Reproduce the text lines of each record below, word for word, leaving out the pictures.

EXTRACTED ENTRIES »
*** Begin section ***

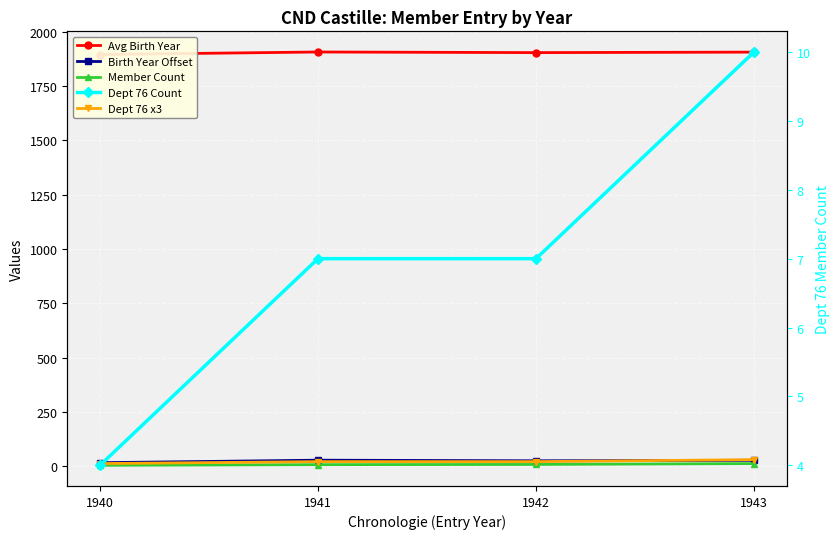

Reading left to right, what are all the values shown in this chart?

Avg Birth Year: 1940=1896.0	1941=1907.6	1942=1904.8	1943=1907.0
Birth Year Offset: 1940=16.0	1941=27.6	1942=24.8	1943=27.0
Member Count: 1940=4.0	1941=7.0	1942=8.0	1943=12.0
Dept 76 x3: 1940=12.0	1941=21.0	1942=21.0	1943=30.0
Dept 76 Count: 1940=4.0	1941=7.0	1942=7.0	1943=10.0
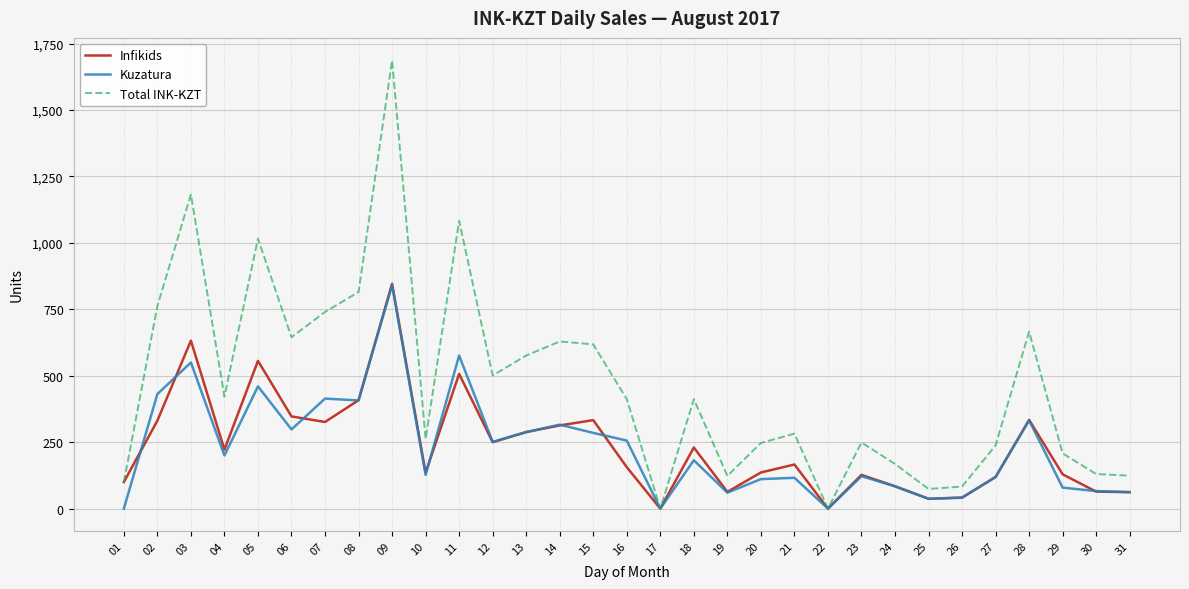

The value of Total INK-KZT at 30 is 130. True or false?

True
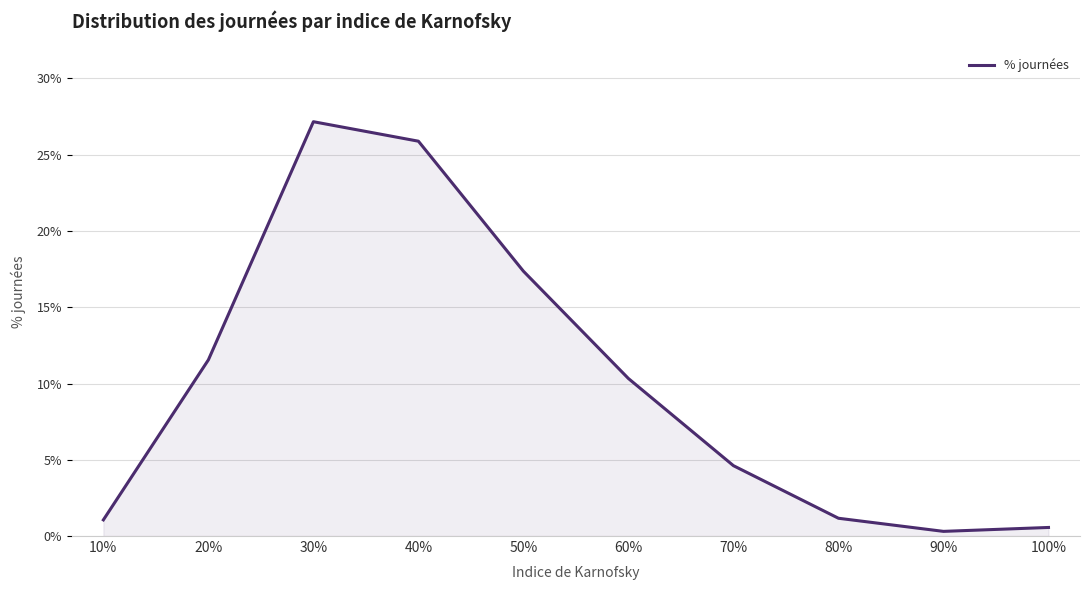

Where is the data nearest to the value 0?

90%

*** End section ***

RESPONSE AREA »
Reading left to right, what are all the values shown in this chart?

Avg Birth Year: 1940=1896.0	1941=1907.6	1942=1904.8	1943=1907.0
Birth Year Offset: 1940=16.0	1941=27.6	1942=24.8	1943=27.0
Member Count: 1940=4.0	1941=7.0	1942=8.0	1943=12.0
Dept 76 x3: 1940=12.0	1941=21.0	1942=21.0	1943=30.0
Dept 76 Count: 1940=4.0	1941=7.0	1942=7.0	1943=10.0

The value of Total INK-KZT at 30 is 130. True or false?

True

Where is the data nearest to the value 0?

90%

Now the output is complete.